**Text excerpt:**
In [4]:
import pandas as pd
from sklearn.feature_extraction.text import CountVectorizer
from sklearn.decomposition import LatentDirichletAllocation

reviews_df = pd.read_csv('Data/books_and_reviews.csv', usecols=['title', 'review_summary'])
reviews_df.head(10)

Unnamed: 0,title,review_summary
0,Its Only Art If Its Well Hung!,Nice collection of Julie Strain images
1,Dr. Seuss: American Icon,Really Enjoyed It
2,Dr. Seuss: American Icon,Essential for every personal and Public Library
3,Dr. Seuss: American Icon,Phlip Nel gives silly Seuss a serious treatment
4,Dr. Seuss: American Icon,Good academic overview
5,Dr. Seuss: American Icon,One of America's greatest creative talents
6,Dr. Seuss: American Icon,A memorably excellent survey of Dr. Seuss' man...
7,Dr. Seuss: American Icon,Academia At It's Best
8,Dr. Seuss: American Icon,And to think that I read it on the tram!

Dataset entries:
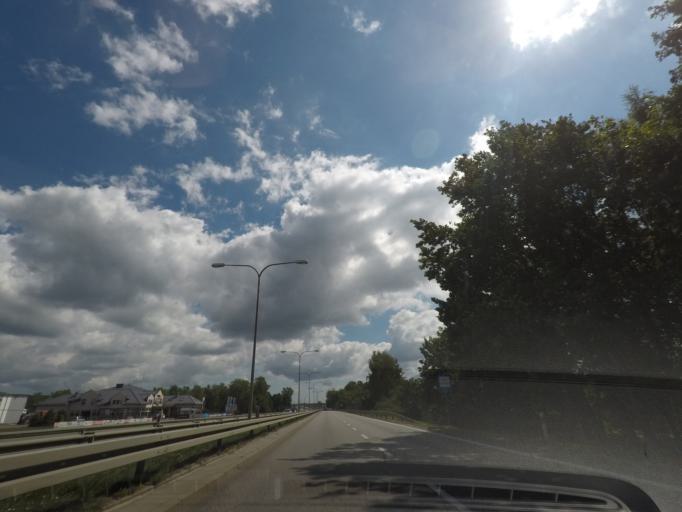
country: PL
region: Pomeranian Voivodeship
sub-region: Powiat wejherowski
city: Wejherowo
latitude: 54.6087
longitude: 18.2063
==
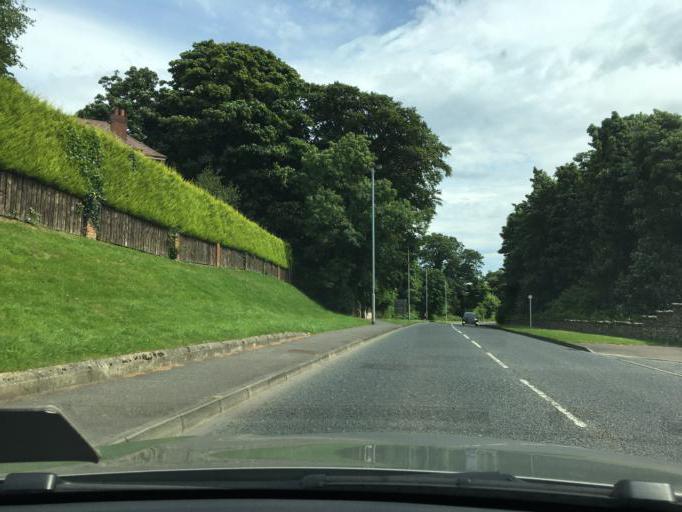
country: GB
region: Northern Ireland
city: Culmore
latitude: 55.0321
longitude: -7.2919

**Your objective:**
Extend the notebook excerpt on book review summaries, starting right after its last line.

**In response:**
9,Dr. Seuss: American Icon,Fascinating account of a genius at work


In [6]:
# we need topics for each review which summarise them. We have the function below which takes the model which we will define later, 
# the kinds of words or terms that correspond to topics and a count of representative words or topics we want. It then iterates through the 
# model giving an index to each topic and assigning each item in the model a topic and finally printing these results.

def display_topics(model, feature_names, no_top_words):
    for topic_idx, topic in enumerate(model.components_):
        print(f"Topic {topic_idx}:")
        print(" ".join([feature_names[i] for i in topic.argsort()[:-no_top_words - 1:-1]]))

In [9]:
# our main function for performing topic modelling

def main_topics(reviews_df):
    # CountVectorizer converts the text into a term-document matrix. Rows correspond to documents and columns to words and looks at frequency of words.
    vectorizer = CountVectorizer(max_df=0.95, min_df=2, stop_words='english')
    doc_term_matrix = vectorizer.fit_transform(reviews_df['review_summary'])
    # LDA is the topic modelling function which finds topics in documents - we have specified 5 topics per document
    lda = LatentDirichletAllocation(n_components=5, random_state=0) 
    lda.fit(doc_term_matrix)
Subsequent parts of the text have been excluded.